Os componentes na indústria têxtil, como bordados, etiquetas e apliques, são a base para o desenvolvimento de peças de confecção cada vez mais detalhadas e que só são vencidas pela criatividade em novos produtos.
Formado basicamente por médias e grandes empresas, o setor têxtil cearense ocupa o segundo lugar no país e investe pesado em tecnologia para continuar nessa linha.
Fernando Hélio Afonso Milério, é um exemplo. Diretor da
MC Braga Industria de Confecções de Roupas, de Fortaleza (CE), é fornecedor de componentes e utiliza a máquina
Prisma, com Visão LED, da
Automatisa Sistemas, empresa brasileira que desenvolve equipamentos inovadores na área de corte e gravação a laser.
A indústria de Fernando produz peças 24h por dia e trabalha com grande volume de corte de feltro para o aplique em jeans e malhas, produzindo diariamente 4,5 mil peças e, em todas, usa o laser da Automatisa. Segundo o empresário, a máquina foi fundamental para o processo produtivo dos bordados, representando um crescimento de aproximadamente 70% de sua produção. “Já no primeiro mês de instalação da máquina da Automatisa sentimos a diferença e hoje eu não trabalharia com bordados se não tivesse uma máquina a laser”, enfatiza.
Segundo dados do
Sindicato da Indústria Têxtil do Ceará (Sinditêxtil-CE), a indústria têxtil é uma das maiores vocações econômicas do Estado, responsável por 16% do Produto Interno Bruto (PIB) da indústria local. Em 2010, as 400 fábricas cearenses movimentaram US$ 3,45 bilhões, número que representa 6,64% de participação no país, sendo o segundo maior gerador de empregos no Ceará e ocupando 52,9 mil profissionais, o que representa 37,6% de todo o contingente empregado na indústria de transformação. “A região é um polo importante para o desenvolvimento da indústria têxtil brasileira e é importante que as empresas brasileiras continuem apostando nesse mercado.
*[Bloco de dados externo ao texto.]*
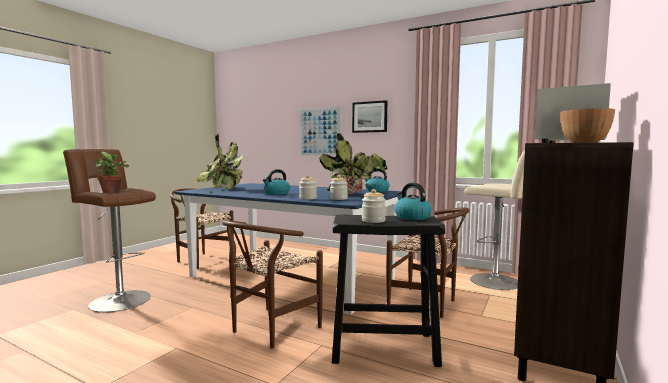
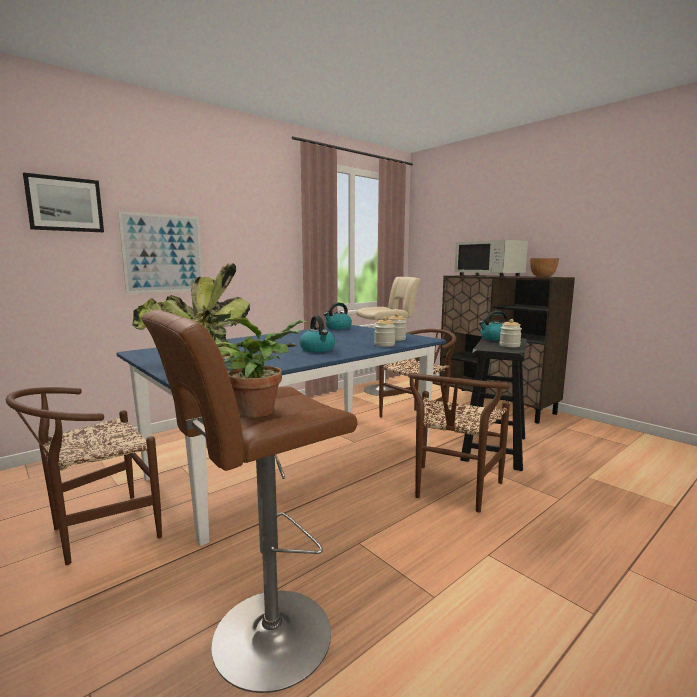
camera: 70 degrees left, 5 degrees up
(269, 330) = (452, 491): brown chair -> brown chair turned 60 degrees clockwise
(354, 194) = (359, 333): potted plant -> none
(369, 117) = (241, 236): picture -> picture (65, 204)

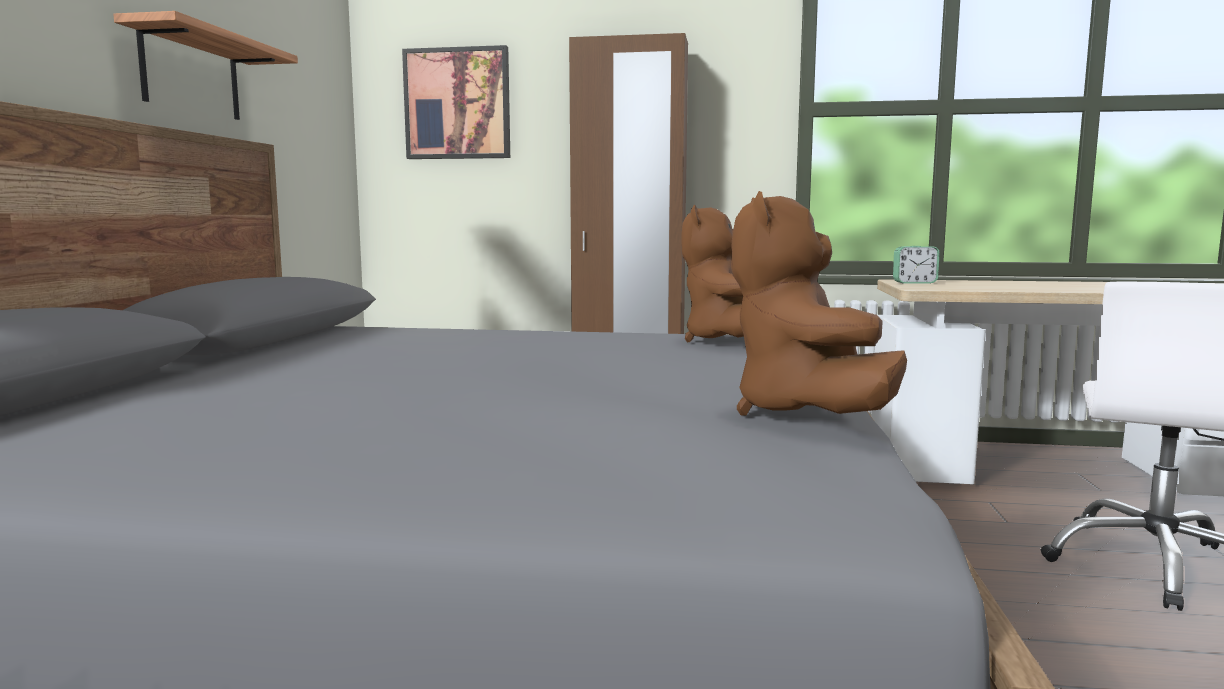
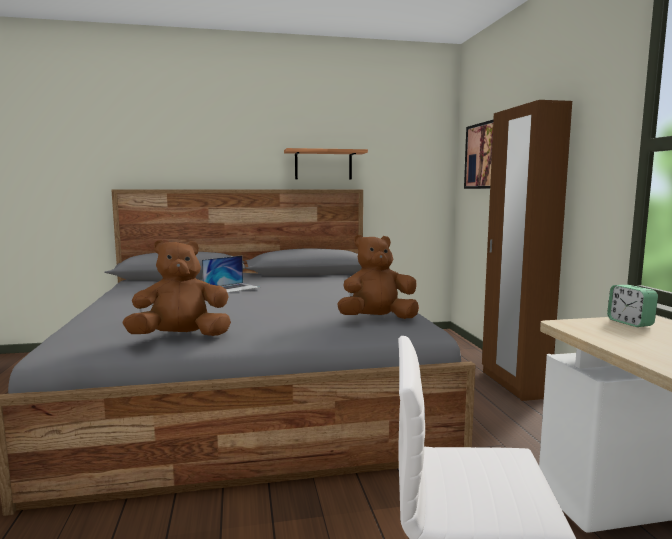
camera: 70 degrees right, 0 degrees up
(339, 374) = (232, 288): none -> laptop

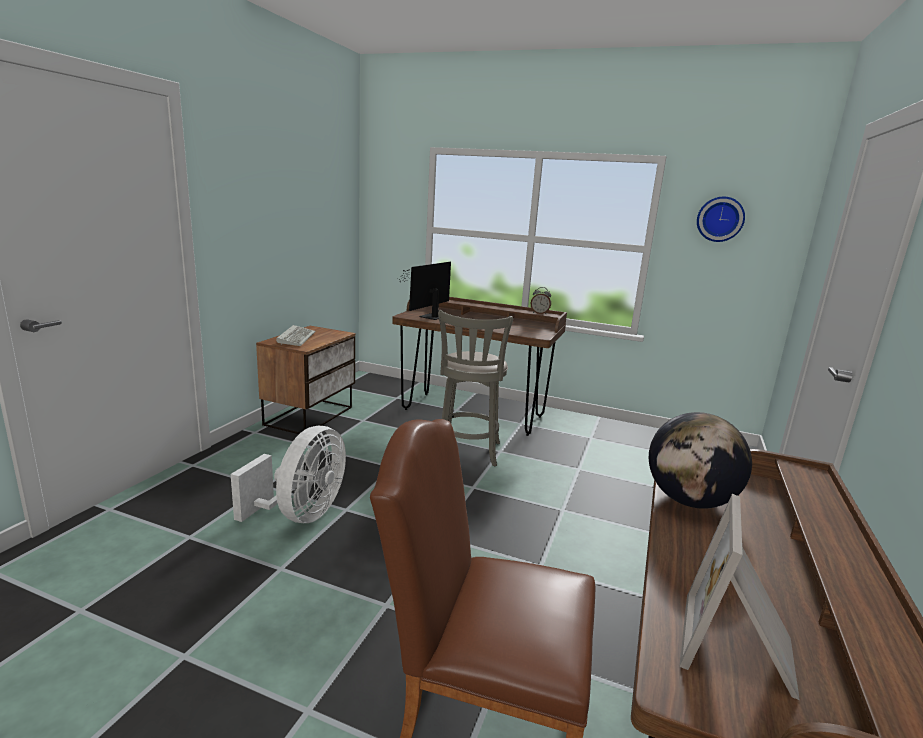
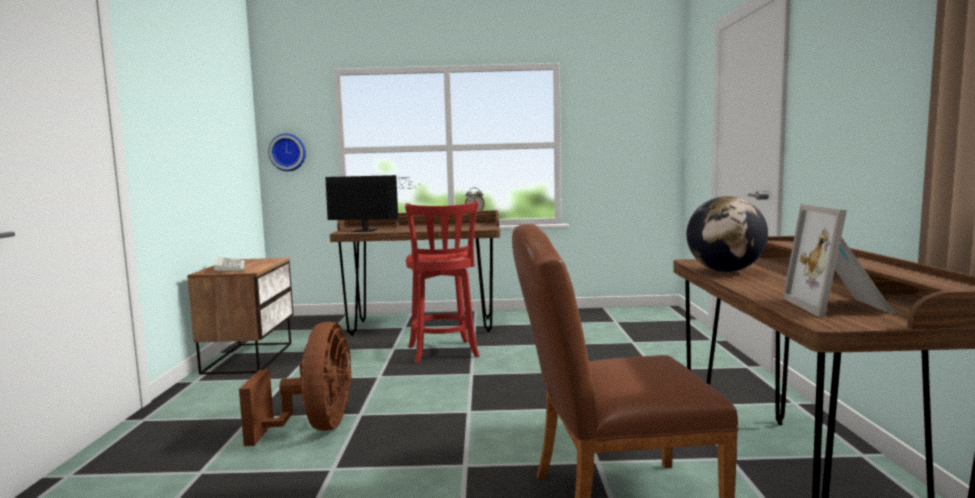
camera: 20 degrees left, 10 degrees down
(301, 514) = (315, 427): white fan -> brown fan
(429, 317) = (367, 230): monitor -> monitor turned 90 degrees counterclockwise
(467, 452) = (443, 353): grey stool -> red stool
(720, 219) = (612, 112): wall clock -> wall clock (288, 152)

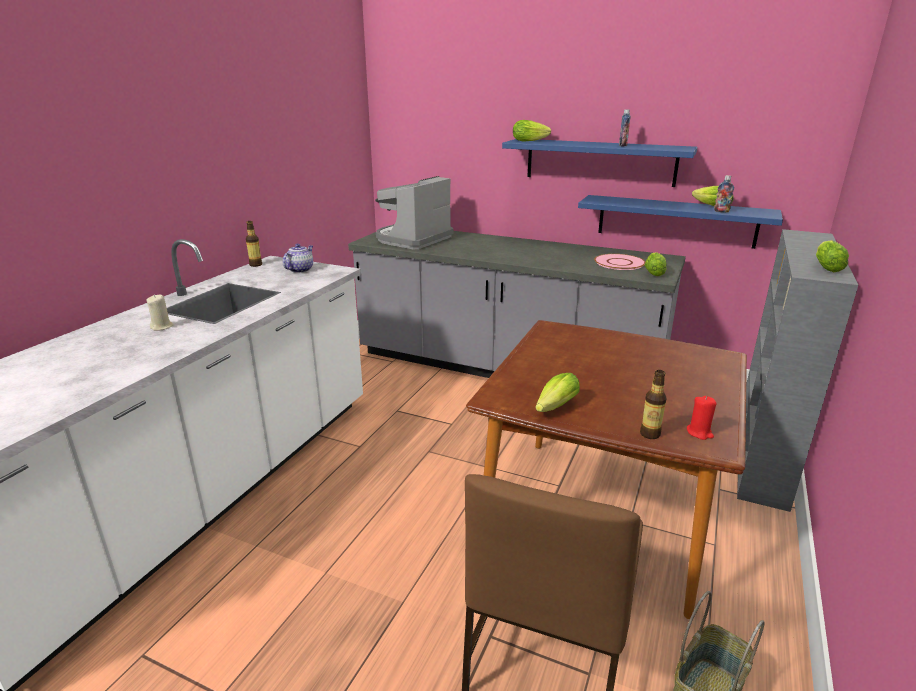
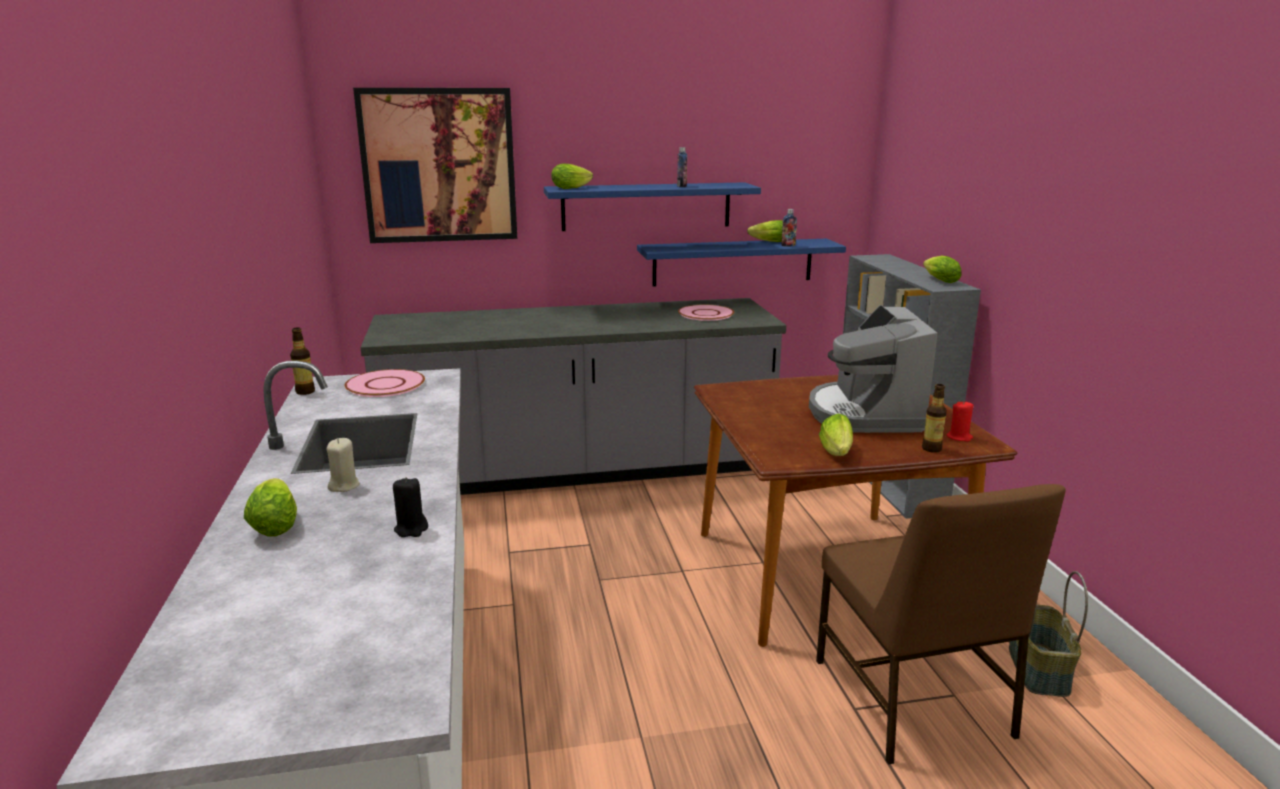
camera: 35 degrees left, 5 degrees down
(136, 364) = (411, 529): none -> black candle
(300, 270) = (385, 385): teapot -> pink plate
(413, 239) = (439, 328): coffee machine -> coffee machine (865, 414)
(443, 117) = (439, 166): none -> picture
(654, 272) = (751, 316): lettuce -> lettuce (276, 522)

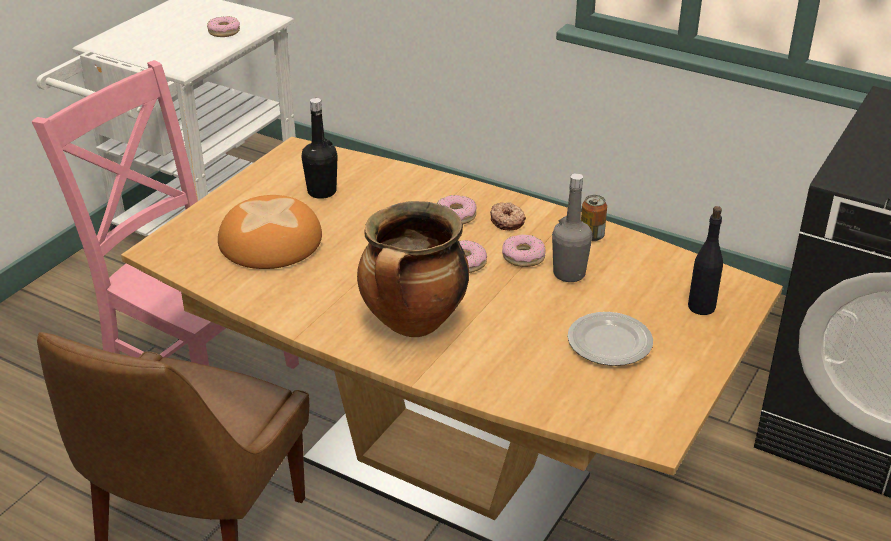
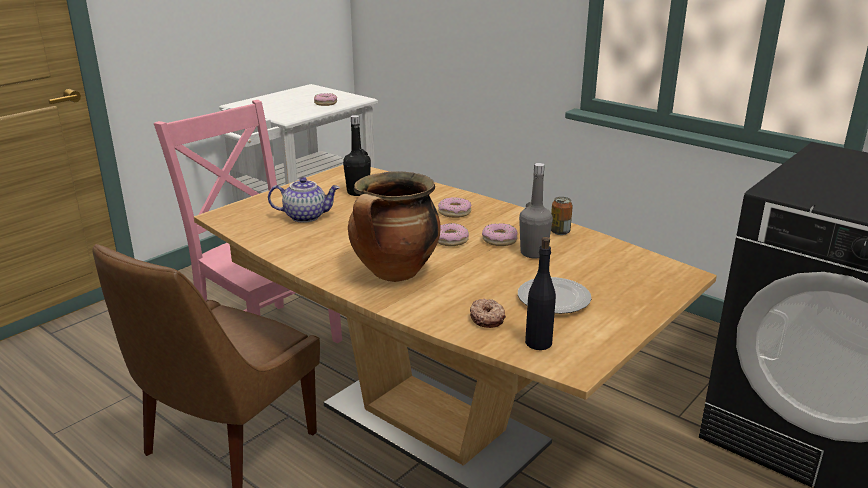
camera: 10 degrees right, 10 degrees down
(270, 240) = (306, 216): bread -> teapot
(507, 221) = (494, 218): donut -> donut (487, 318)
(701, 307) = (641, 282): black bottle -> black bottle (539, 343)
Em nossa empresa, por exemplo, apostamos em um atendimento diferenciado e um escritório especializado na região”, explica
Joana de Jesus, diretora Geral da Automatisa Sistemas.
Marco Komoto, diretor da empresa
New Japan, também de Fortaleza (CE), que trabalha com etiquetas internas, utiliza duas máquinas
Vista, da Automatisa, e tem a perspectiva de comprar uma a terceira máquina, para garantir o corte preciso das peças. “A empresa já iniciou suas atividades com a máquina a laser, não tinha como fazer diferente, pois era uma demanda do próprio mercado”, explica Marco Komoto, que trabalha para confecção em geral, aplicações em jeans, camisetas e outros itens e produz 400 mil etiquetas mensais.
Os empresários Hélio e Marco comprovam a necessidade e a demanda de tecnologia na indústria têxtil e demonstram como que o setor tem crescido na região Nordeste. Pesquisa dos Indicadores Industriais, realizada em maio de 2011, pelo
Instituto de Desenvolvimento Industrial do Ceará (Indi), da
Federação das Indústrias do Estado do Ceará (Fiec), em parceria com a
Confederação Nacional da Indústria (CNI), demonstrou que o setor têxtil apresentou um acréscimo de 13,15% nas variações reais nas vendas na comparação a abril deste ano, apesar de registrar números negativos na comparação com maio de 2010. “Os números promissores da região falam por si, mas é sempre preciso entender, estar perto, para oferecer a melhor tecnologia para as necessidades das empresas nordestinas, que é rica em detalhes”, finaliza Joana.